Obamacare helping poor patients visit doctors and seek medical aid

09 Aug 2016

A number of recent studies suggest that Obamacare has helped people become less likely to have medical debt or to postpone care due to cost. They were also  more likely to have a regular doctor and to be getting preventive health services like vaccines and cancer screenings.

A new study, published yesterday in JAMA Internal Medicine, offered another way of looking at the issue. People from the low income group in Arkansas and Kentucky, which expanded Medicaid insurance to everyone below a certain income threshold, appeared to be healthier than their peers in Texas, which did not expand.

In its 2012 ruling, the Supreme Court allowed states to exercise option over Medicaid expansion. With the resulting variation in choices it became much easier to compare what happened in different states and draw conclusions about what effects health insurance coverage might have for the finances and health of Americans.
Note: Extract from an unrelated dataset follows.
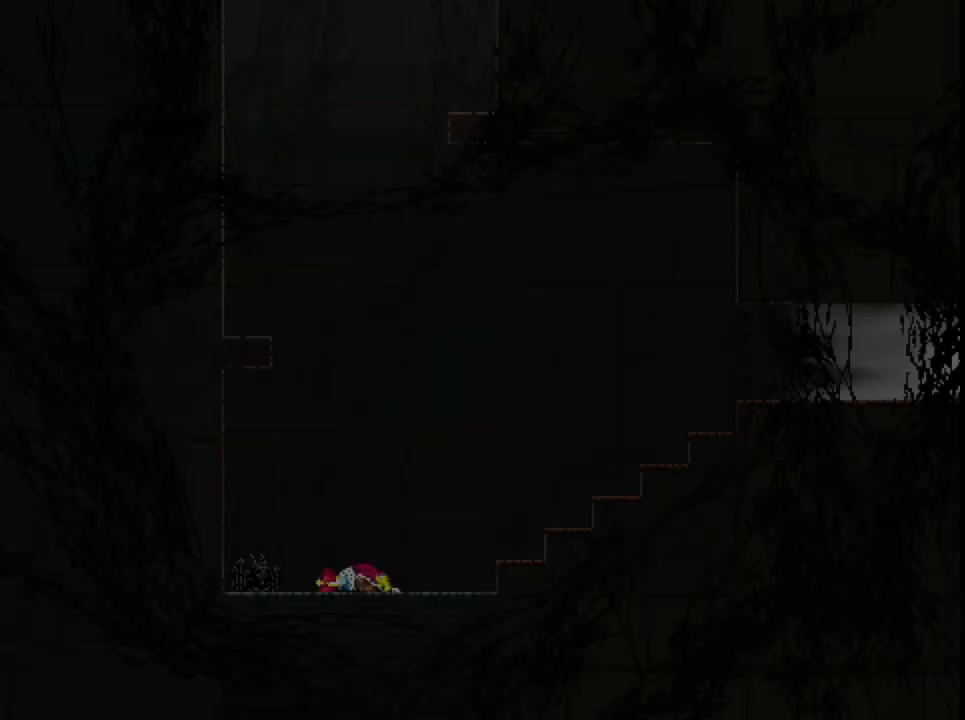
{"buttons": ["B", "DPAD_RIGHT"], "button_events": [[83, "DPAD_LEFT", "up"], [300, "DPAD_RIGHT", "down"]]}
The researchers conducted a large telephone survey of low-income residents of the three states. The low-income residents were asked the same questions  in 2013, before the law's Medicaid expansion; at the end of 2014, after it had been in place for a year; and at the end of last year.

''The effects of expanding coverage will be an unfolding story over time,'' said Sommers.

''But we are starting to see the kind of broad-based improvements that we would expect with better access.''

The health law, often called Obamacare, nevertheless continued to be a contentious issue in national politics, as it had been, when passed in 2010.

Republican politicians continue to oppose the measure in many red states, arguing that the programme was unaffordable and ineffective.

The Republican presidential nominee Donald Trump has pledged to repeal the law, but had offered little indication how he would replace the expanded safety net.